The mountains and hills will burst into song before you,

And all the trees of the field will clap their hands.

-Isaiah 55: 12 (NIV)


Isaiah 55 contains an invitation home.  The prophet speaks for God to a dispersed people in exile longing for their homeland, way of life, loved ones, peace, and God. God’s invitation for a redemptive journey from forced exile includes a celebration so great that all of nature waits to erupt in praise and thanksgiving.

My sons and I live in an exile of sorts. It’s called trauma. Its name is grief. Sudden loss catapulted us into a heart-ripping wilderness, a vast and unfamiliar terrain. We found ourselves transported into this emotional and physiological desert, far from our previous internal identities and the externally tangible home we once knew.

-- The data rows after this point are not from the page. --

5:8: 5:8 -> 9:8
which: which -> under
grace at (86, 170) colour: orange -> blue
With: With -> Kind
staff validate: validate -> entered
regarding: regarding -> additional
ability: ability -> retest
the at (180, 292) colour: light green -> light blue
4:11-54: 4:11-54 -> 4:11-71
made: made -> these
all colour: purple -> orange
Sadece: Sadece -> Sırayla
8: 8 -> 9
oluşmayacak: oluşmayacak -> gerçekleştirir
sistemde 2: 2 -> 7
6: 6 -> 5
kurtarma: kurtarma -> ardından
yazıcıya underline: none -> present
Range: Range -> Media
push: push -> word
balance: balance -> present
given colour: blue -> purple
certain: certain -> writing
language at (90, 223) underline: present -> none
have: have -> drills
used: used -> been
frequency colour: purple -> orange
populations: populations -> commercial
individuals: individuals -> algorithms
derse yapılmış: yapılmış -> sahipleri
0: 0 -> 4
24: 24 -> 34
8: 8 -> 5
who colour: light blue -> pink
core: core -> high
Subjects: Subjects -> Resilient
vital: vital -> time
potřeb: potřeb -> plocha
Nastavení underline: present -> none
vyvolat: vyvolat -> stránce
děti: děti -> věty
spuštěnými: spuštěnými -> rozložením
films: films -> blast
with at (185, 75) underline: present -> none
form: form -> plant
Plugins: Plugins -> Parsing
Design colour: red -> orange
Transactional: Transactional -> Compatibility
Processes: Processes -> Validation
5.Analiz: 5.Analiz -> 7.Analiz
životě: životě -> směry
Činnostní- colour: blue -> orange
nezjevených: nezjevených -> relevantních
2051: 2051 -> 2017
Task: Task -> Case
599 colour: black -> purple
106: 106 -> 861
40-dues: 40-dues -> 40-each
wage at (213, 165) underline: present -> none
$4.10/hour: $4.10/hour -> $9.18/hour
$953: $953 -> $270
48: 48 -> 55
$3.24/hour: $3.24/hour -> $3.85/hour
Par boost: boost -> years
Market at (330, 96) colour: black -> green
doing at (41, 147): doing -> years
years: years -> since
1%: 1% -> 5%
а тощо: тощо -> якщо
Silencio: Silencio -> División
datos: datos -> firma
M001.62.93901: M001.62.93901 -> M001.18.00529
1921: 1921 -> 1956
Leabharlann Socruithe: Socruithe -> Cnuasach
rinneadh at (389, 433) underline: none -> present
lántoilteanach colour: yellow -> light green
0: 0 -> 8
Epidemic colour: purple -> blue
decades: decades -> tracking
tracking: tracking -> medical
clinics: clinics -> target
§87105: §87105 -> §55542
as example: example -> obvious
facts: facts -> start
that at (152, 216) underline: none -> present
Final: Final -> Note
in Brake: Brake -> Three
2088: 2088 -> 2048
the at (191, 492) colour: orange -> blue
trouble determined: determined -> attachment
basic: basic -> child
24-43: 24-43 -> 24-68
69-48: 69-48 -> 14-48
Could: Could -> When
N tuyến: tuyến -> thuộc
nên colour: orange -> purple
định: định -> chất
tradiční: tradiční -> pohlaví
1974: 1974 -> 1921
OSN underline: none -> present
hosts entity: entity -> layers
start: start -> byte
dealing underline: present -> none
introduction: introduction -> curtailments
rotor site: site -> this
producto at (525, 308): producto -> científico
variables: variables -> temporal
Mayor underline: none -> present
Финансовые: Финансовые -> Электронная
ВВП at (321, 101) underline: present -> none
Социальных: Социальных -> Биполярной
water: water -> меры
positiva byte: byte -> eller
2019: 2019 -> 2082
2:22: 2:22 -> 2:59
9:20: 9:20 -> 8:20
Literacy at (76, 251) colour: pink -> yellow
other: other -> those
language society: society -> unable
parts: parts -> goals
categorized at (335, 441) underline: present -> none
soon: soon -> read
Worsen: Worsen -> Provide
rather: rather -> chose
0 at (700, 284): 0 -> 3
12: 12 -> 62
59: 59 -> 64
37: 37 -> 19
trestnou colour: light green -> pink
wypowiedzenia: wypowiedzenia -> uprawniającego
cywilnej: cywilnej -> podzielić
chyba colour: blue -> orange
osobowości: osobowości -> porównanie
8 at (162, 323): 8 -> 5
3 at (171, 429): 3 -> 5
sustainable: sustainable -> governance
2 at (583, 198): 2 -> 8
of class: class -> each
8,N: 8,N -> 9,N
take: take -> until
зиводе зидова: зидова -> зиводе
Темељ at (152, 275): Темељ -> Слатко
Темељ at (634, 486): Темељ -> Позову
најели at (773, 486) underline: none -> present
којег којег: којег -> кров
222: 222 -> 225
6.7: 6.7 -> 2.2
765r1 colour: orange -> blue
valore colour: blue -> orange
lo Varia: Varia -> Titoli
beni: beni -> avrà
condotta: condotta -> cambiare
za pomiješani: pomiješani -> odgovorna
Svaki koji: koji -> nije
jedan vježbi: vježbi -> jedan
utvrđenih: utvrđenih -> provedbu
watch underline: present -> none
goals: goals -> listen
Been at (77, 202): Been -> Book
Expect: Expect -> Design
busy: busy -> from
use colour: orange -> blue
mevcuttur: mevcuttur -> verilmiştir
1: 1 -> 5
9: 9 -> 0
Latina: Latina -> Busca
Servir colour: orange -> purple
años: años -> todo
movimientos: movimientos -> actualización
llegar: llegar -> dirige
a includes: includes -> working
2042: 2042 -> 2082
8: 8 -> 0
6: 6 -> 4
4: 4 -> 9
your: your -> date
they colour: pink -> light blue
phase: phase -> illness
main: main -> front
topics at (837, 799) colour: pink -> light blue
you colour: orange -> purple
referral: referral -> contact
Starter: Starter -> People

Day by day I accept God’s invitation out of this exile for myself and for my sons. We travel home together along a path toward healing, joy, and peace. Our map however, like any human trauma course, shows a lengthy journey with many forced stops along the way. Yet countless people pray for us, feed us, teach us how to survive panic attacks, and heal our minds’ need to flash back to the first moments of our banishment. These many loving acts are like shouts along the race route of our marathon. Cheers for each milestone we conquer. Songs of support when we want to give up. Sounds which lead us, through others’ innate human joy and accumulated peace, back to our own. All raised up for us by a multitude of modern prophets repeating God’s invitation whether they themselves believe in God or not.

This Thanksgiving I give quiet thanks for all our figurative mountains, hills, and trees. They have surrounded us in our unasked for expedition these last fifteen months.  We call our varied and beautiful landscape not mountain, hill, or tree but family, friend, pastor, therapist, teacher, classmate, school, doctor, stranger, faith community, colleague, and neighbor. Their collective energy to me now is as glorious a view as the sight of any majestic mountain bursting into song.